Speaking to Ynet on Tuesday, Dershowitz who has been a close ally to Netanyahu and describes himself as a personal friend of the prime minister, said he does not believe Netanyahu was trying to abolish the supreme court. "I want to attribute goodwill to all sides of this debate," he said adding that it was time to stop both the legislation and the protests, which he praised for their non-violence and for exhibiting a model of democracy, unlike those in France or in the U.S.
" It's time to make this a more thoughtful and less polarized debate to make changes that will keep the Supreme Court - the Iron dome that protects the Israel legal system against the Hague and preserves the Supreme Court as the Jewel of the Israeli legal system."

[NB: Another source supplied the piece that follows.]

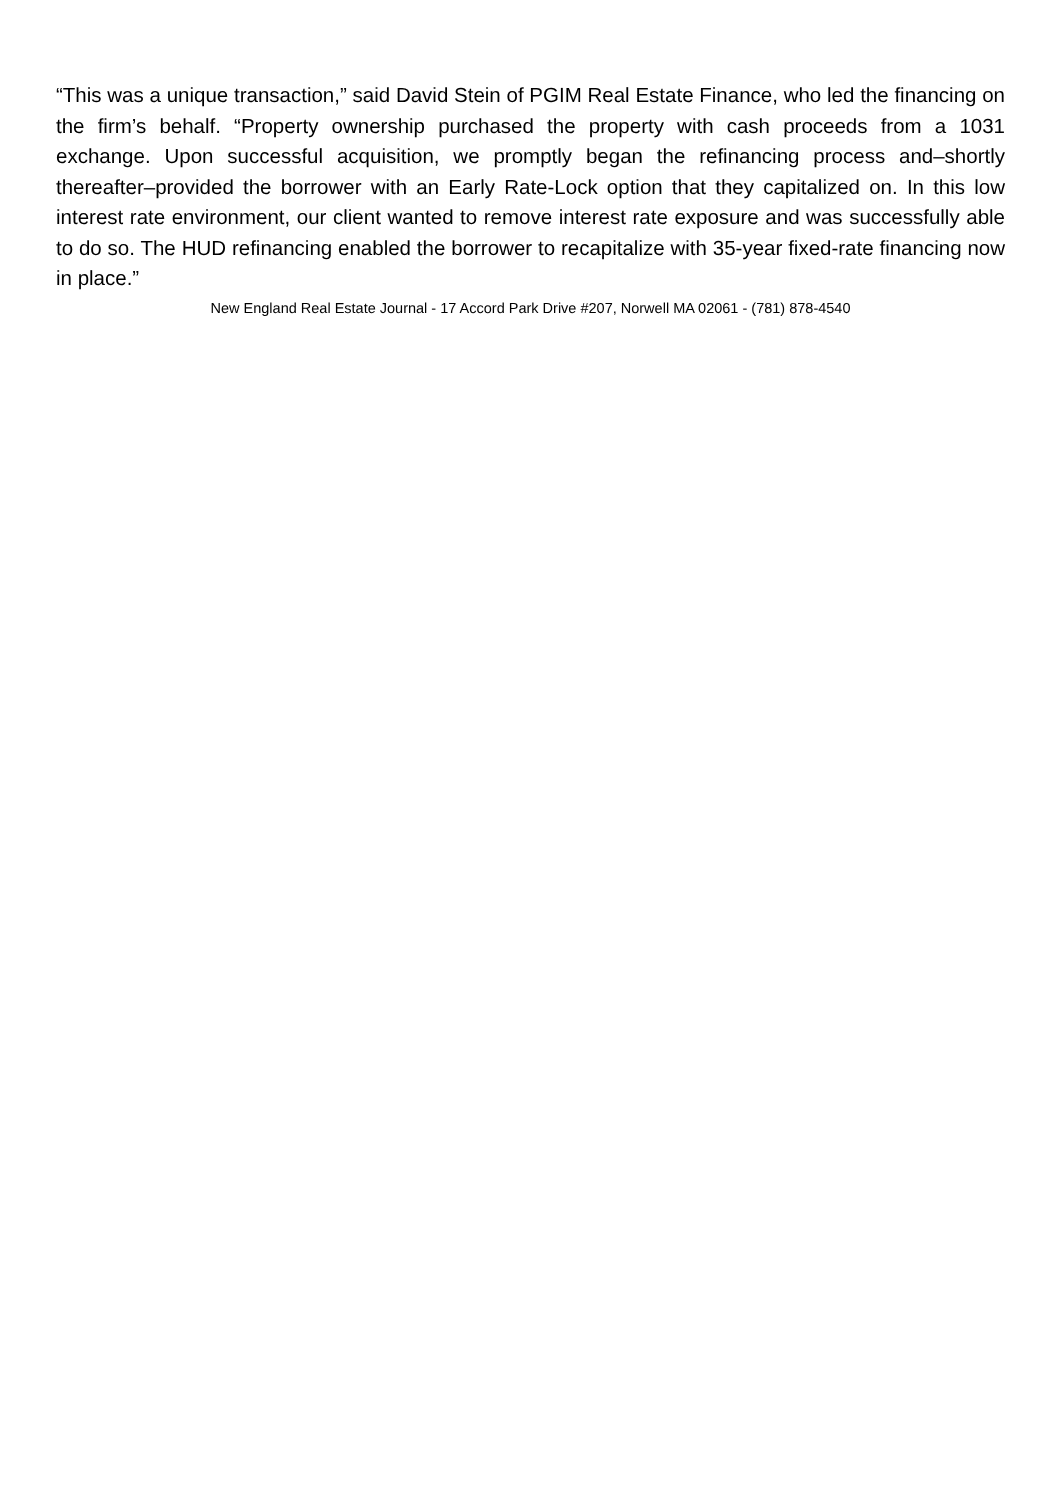“This was a unique transaction,” said David Stein of PGIM Real Estate Finance, who led the financing on the firm’s behalf. “Property ownership purchased the property with cash proceeds from a 1031 exchange. Upon successful acquisition, we promptly began the refinancing process and–shortly thereafter–provided the borrower with an Early Rate-Lock option that they capitalized on. In this low interest rate environment, our client wanted to remove interest rate exposure and was successfully able to do so. The HUD refinancing enabled the borrower to recapitalize with 35-year fixed-rate financing now in place.”
New England Real Estate Journal - 17 Accord Park Drive #207, Norwell MA 02061 - (781) 878-4540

"I will volunteer to be a lawyer for any Israeli soldier, any Israeli official who’s ever arrested and brought to the Hague," he said adding that the international tribunal would have no jurisdiction because Israel would remain a democracy, subject to the rule of law. "But there could come a time theoretically, if the Supreme Court were so weakened that the Hague would not consider that it satisfies the criteria of complementarity and that would put soldiers at risk, that is why I call the Israeli Supreme Court the legal Iron Dome that protects its soldiers like the physical Iron Dome protects the residents of Sderot and other places."
Dershowitz said the controversy over the proposed legislation, is an internal Israeli matter and that the administration "should mind its own business." He said although he agreed with Biden that the decision must be made with a broad consensus.
He told Ynet in the interview that he had offered his services to Netanyahu, as a mediator between all sides, but would not say that his offer was accepted. "I'm going to keep giving my advice," he said adding that Netanyahu has listened to him very carefully, as has President Issac Herzog.
He praised Herzog, calling him the hero of the moment, and commending his efforts to move the debate to the middle and away from the extremism. "He is the best president at this time of division," he said adding that Herzog told him that there may be a time for Americans, friends of Israel, to come and assist.
"Israel will remain a democracy," he said with confidence but expressed his hope that the judicial reforms that were proposed would not be enacted.
Dershowitz said he does not fear a constitutional crisis in Israel but is concerned about a crisis of trust. He warned that a change to the way judges are elected to serve in Israeli courts should remain unchanged and should not mirror the highly political method in the United States, where judges are selected by the president and voted into office by Congress. "You can do better than we can on this," he said.